Shows the directory listing on screen AND saves it to a file.
$ ls -la | tee directory_listing.txt

#2 Append to log file

Appends a timestamped message to the log file while displaying it.
$ echo "Deploy complete at $(date)" | tee -a deploy.log

#3 Write to protected file with sudo

The standard way to append to root-owned files. sudo echo > file does NOT work.
$ echo '127.0.0.1 mysite.local' | sudo tee -a /etc/hosts

#4 Save intermediate pipeline result

Captures raw and filtered data at different stages of the pipeline.
$ cat access.log | tee raw.log | grep 'ERROR' | tee errors.log | wc -l
Output: 42

#5 Write to multiple files

Writes the same output to three files simultaneously.
$ date | tee file1.txt file2.txt file3.txt

#6 Log command output silently

Saves all output (including errors) to build.log without displaying on screen.
$ make build 2>&1 | tee build.log > /dev/null

Tips & Best Practices

sudo tee for root files: Use echo "content" | sudo tee /etc/file instead of sudo echo "content" > /etc/file. The redirect runs as your user, not root.
Capture stderr too: To capture both stdout and stderr: command 2>&1 | tee output.log. This redirects stderr to stdout before tee.
Overwrite by default: tee overwrites files by default. Always use -a (append) for log files to avoid losing previous content.

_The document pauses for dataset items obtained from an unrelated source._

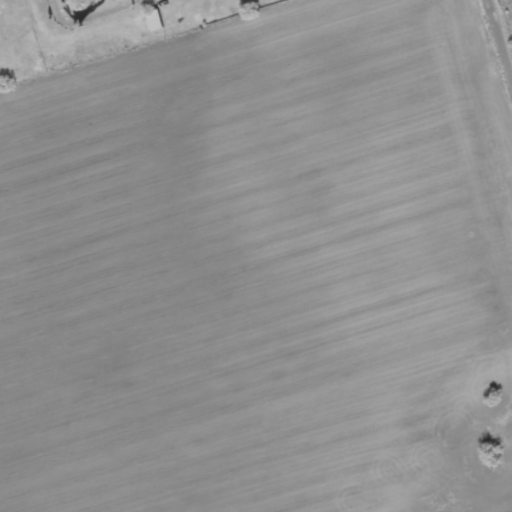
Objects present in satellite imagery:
building: (154, 22)
road: (500, 35)
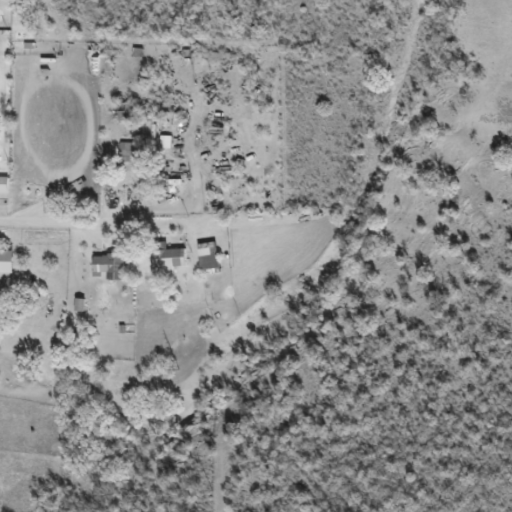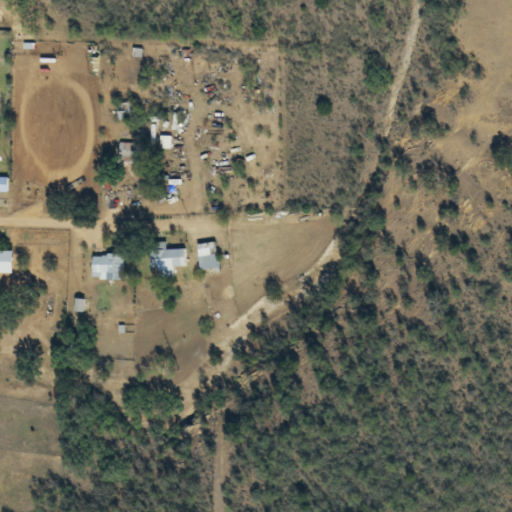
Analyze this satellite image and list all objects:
building: (167, 143)
building: (135, 154)
building: (5, 184)
road: (50, 226)
building: (211, 257)
building: (170, 259)
building: (111, 267)
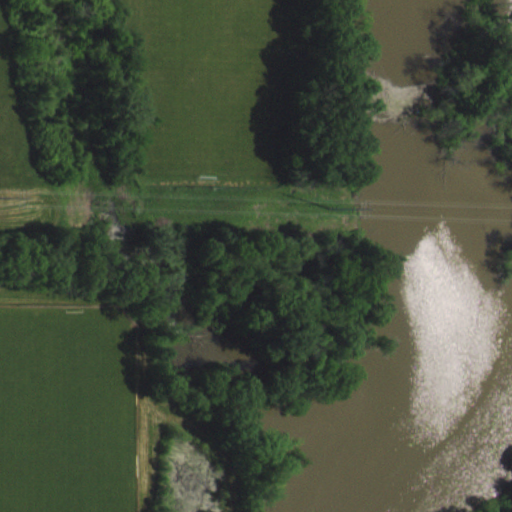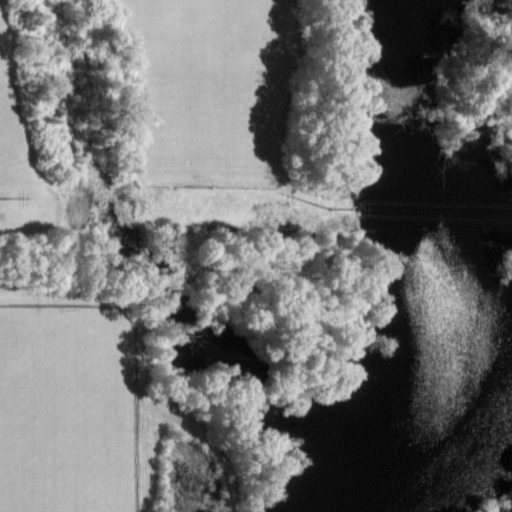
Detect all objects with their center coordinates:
park: (145, 91)
power tower: (327, 208)
park: (138, 231)
park: (69, 408)
river: (416, 421)
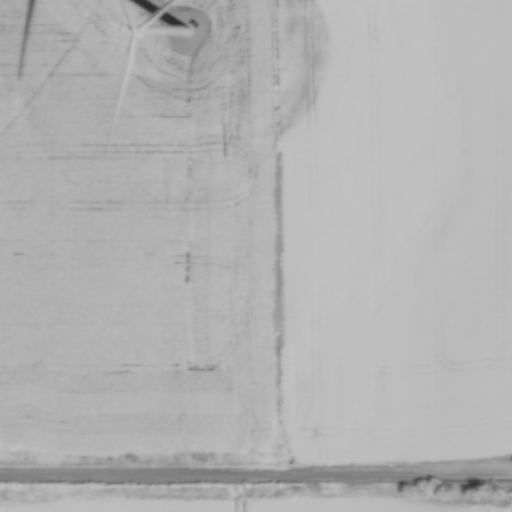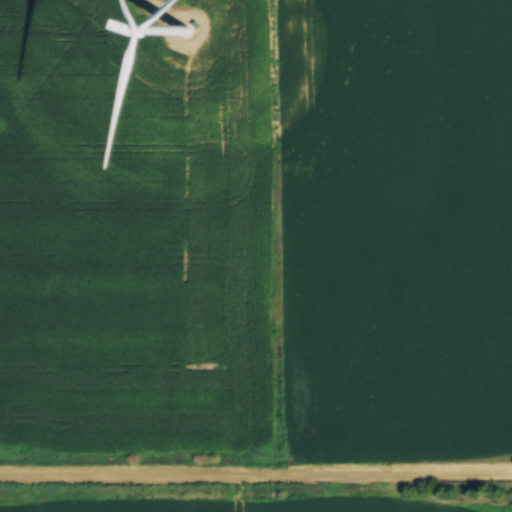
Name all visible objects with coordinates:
wind turbine: (187, 30)
road: (255, 476)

Frequently Asked Questions

How do I save command output to a file AND see it on screen?
Pipe through tee: command | tee output.txt. Use -a to append instead of overwrite.
Why use tee instead of redirection?
Redirection (>) sends output only to a file, not to the screen. tee sends to both. Also, sudo tee works for root-owned files while sudo > does not.
How do I write to a file as root?
Use echo 'content' | sudo tee /path/to/file. This is the correct way because the redirect in sudo echo > file runs with user permissions, not root.